Emerging Drug Developer: CoLucid

CoLucid helps define lean and mean in biotech
A roster of new biotech companies has sprung up recently that relies on a virtual business model to keep costs down as they advance therapies to proof of concept. But CoLucid Pharmaceuticals may well set the pace for what qualifies as lean-and-mean these days.
There are only four full-time employees at the company, says CEO James White, PhD. Even if you combined all the part-timers, the payroll would still add up to only 10 full-time staffers. And rather than rent a headquarters space and bring in talent from around the country, Durham, NC-based CoLucid's approach has been to let its people stay put, using all the communications technology at their disposal to keep people connected, coordinated and focused on their projects.
Think low overhead.
"Most of the money," says White, who calls Boston home, "is going to the science."
CoLucid got its start when Eli Lilly put a portfolio of development programs up for licensing in 2005. One of those became COL-144, a migraine therapy which became the lead development program of the fledgling biotech.
"It all has to do with the formulation," explains White. "When Lilly began the program they studied it intravenously in Phase I. That's what we inherited." The advisory board felt that the company's best start was to continue the IV program, study side effects and efficacy in a European study and then switch to an oral formulation. COL-144 selectively targets 5HT1F receptors expressed in the trigeminal nerve pathway.
"We saw very good results from that study," says White, "and that encouraged us to complete development. We have just completed a Phase I in oral formulations with very good safety and the same blood levels at oral as in IV."
The key is to achieve a better therapeutic effect than triptans - which have a similar mechanism of action -- without producing the same cardiovascular side effects. "This approach should allow us to relieve migraine pain without having coronary arteries narrowed," says White.

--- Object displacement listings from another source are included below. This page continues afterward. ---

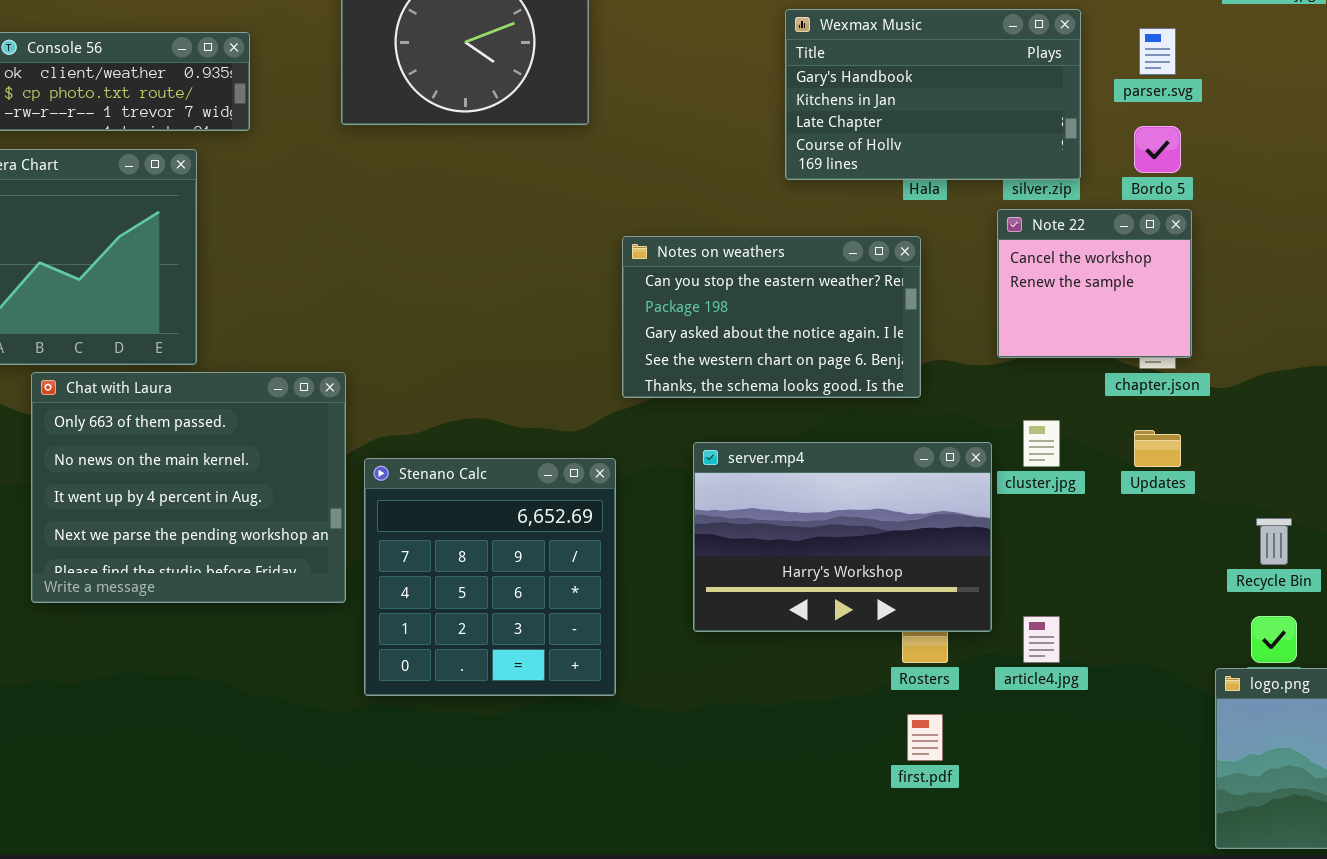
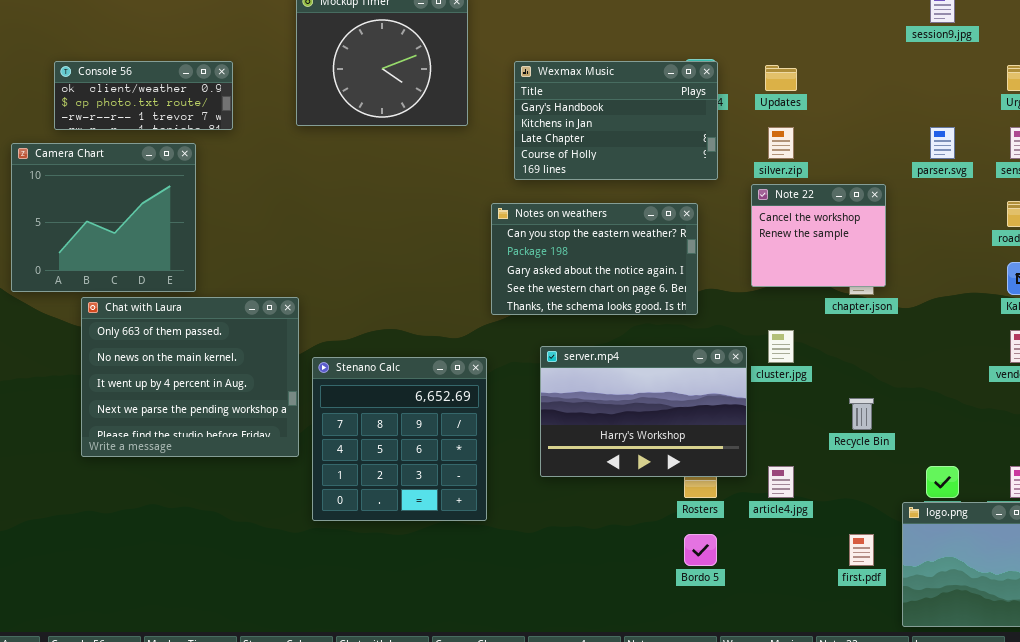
Wexmax Music: [785,9,1081,180] -> [514,61,718,180], moved
parser.svg: [1139,28,1176,75] -> [930,127,955,159], moved
Bordo 5: [1134,126,1181,173] -> [684,534,717,566], moved
Updates: [1134,430,1181,467] -> [765,65,797,91], moved
Recycle Bin: [1256,518,1292,565] -> [849,398,874,430], moved
first.pdf: [907,714,943,761] -> [849,534,874,566], moved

The plan now is to get through Phase II later this year with a tablet that can replicate the same positive data seen in the IV study. That study should get underway by the end of this year or early next and will take four to six months to complete.
There's also a preclinical candidate for the promotion of wakefulness - a stimulant the company believes can work without any addictive side effects - that's scheduled to start Phase I early next year. That candidate is the product of a chemistry platform that CoLucid licensed that holds the promise of producing new drug candidates - delivering therapies to the brain with multiple therapeutic effects on the central nervous system -- as the company takes root and expands.
CoLucid was founded by Pappas Ventures, which joined a $25 million Series B round at the beginning of July that included Domain Associates, Pearl Street Venture Funds and Triathlon Medical Ventures and was led by Care Capital.
That money takes the company to the doorstep of a Phase III trial on its lead program and through Phase I for its two follow-up programs. From there, CoLucid has the potential to forge a partnership deal for COL-144.
"We certainly are interested in talking to several people about the potential to partner," says White. After that, if the IPO market still looks tight, there's also the potential to go to a Series C round and continue to advance the science themselves.
But don't look for any sudden influx of new recruits. The virtual model has a ways to run at CoLucid.
"It works very well from preclinical through Phase II," says White about the business model. "That's the sweet spot where this can work most efficiently. You can cut to the chase, find the best people happy living where they are, working on an exciting program."
It doesn't really matter these days that the CEO is in Boston, a handful of top executives are scattered around the country, a trial takes place in Europe or the SAB is scattered around the world, says White.
The virtual model "has allowed us to rapidly get the best possible team together."
Now it all comes down to the data they produce.